My First Exposure to Reed
By RAPHAEL MACIOCE
Okay, I've read the other reviews...all bad and so I am in the unique position of offering an opinion at the opposite end of the spectrum. First why should you believe me over the masses??? Well I've read almost everything ever written by Niven, Bear, Brin, Benford, McDevitt, Card, Gibson, Stephenson, Herbert, Bova, Vinge...and so on. Thus I believe I know a good story when I read one. The idea of a large alien ship floating through space, with the builders long since vanished, has been tried before. I will say that this book is much better than the first Rama book, which at times read like an encyclopia. The last (3) books in the Rama series were great due in no small part I'm sure to input from Gentry Lee. Now back to Marrow. What I liked about the book was that it did include reference to aliens on the ship. The author does go into some detail about (2) of the species, the Remoras and the Harrum-Scarums. True the character development isn't anywhere near what David Brin does with his Uplift saga, but it's good enough to hold your interest. What I liked is that the plot was like an onion. On the outside you have this vast ship, then if you look deeper you find a planet inside called Marrow, and if you look deeper inside Marrow there's something else...and so on. The plot unravels just like this, and at no time does this book become predictable..something I'm sure the critics of this book would have to agree. When I rate a book I compare it to other books not only in writing styles and how the book flows, but does it put forth new ideas. The idea of a ship in space isn't new, but having 200 billion travellers from various races is unique. The idea that people can live forever and sustain incredible amounts of damage and still live (they grow new bodies for you), is new to me. The concept of Marrow itself is new as is the super strong material "Hyperflux" which holds the planet in place. Was the book great? No, but its certainly better than the last (3) bookes written by Jack McDevitt. I'd give this book 3.5 out of 5.0 stars and will certainly read more of Reed.

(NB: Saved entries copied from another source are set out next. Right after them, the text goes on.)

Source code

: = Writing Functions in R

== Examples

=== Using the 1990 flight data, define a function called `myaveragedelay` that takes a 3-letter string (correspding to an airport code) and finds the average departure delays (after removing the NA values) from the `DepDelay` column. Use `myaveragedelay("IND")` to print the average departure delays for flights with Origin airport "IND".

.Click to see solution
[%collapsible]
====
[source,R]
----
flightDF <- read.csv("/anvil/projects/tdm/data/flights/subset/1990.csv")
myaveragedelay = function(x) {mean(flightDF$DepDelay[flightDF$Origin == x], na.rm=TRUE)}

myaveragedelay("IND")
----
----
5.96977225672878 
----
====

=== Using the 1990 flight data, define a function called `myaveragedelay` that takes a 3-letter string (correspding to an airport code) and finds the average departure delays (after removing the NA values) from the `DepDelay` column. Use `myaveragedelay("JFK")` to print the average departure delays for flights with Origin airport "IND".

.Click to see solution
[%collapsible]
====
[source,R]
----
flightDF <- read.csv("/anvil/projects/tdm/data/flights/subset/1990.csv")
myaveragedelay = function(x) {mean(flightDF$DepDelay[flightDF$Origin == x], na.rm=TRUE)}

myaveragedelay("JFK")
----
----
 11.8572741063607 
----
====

16 of 18 people found the following review helpful.
Stands on its own, if you like audacity
By Andrew X. Lias
Okay, first an editorial comment: I hate it when people review books on the basis of superficial resemblences to other works. This may have a big world ship, but that's where the resemblence to Rama ends, folks (nor was Rama the first: Heinlein's Universe, anyone?) -- if you want another Rama book, you should direct your comments to Clarke and Lee.
Now, if you can get past that, this is a work that has, I think, a genuinely audacious storyline. Perhaps TOO audacious for some tastes. We are talking about a storyline with hundred-thousand year old characters who are entirely willing to, among other things, wait five-thousand years (building an entire civilization in the process) in order to rescue themselves from being marooned.
The story is certainly an example of that grand old genre known as Space Opera. The science may be a tad "harder" than the old E.E. "Doc" Smith books, but only a tad. The sweep is epic and the characters are (quite literally) superhuman. People who are looking for either fine characterization or for hard technical science really should look elsewhere, because it ain't that sort of book. But if you can read it for what it is (especially if you are a fan of the old genre), I think that it stands up quite well. Certainly, it's not the perfect story -- the characters could have been rendered better, and the resolution seemed a bit forced -- but it is a GOOD example of what it is.
The book only "fails" if one judges it on the basis of what is not. At least that's my (not all that humble) opinion.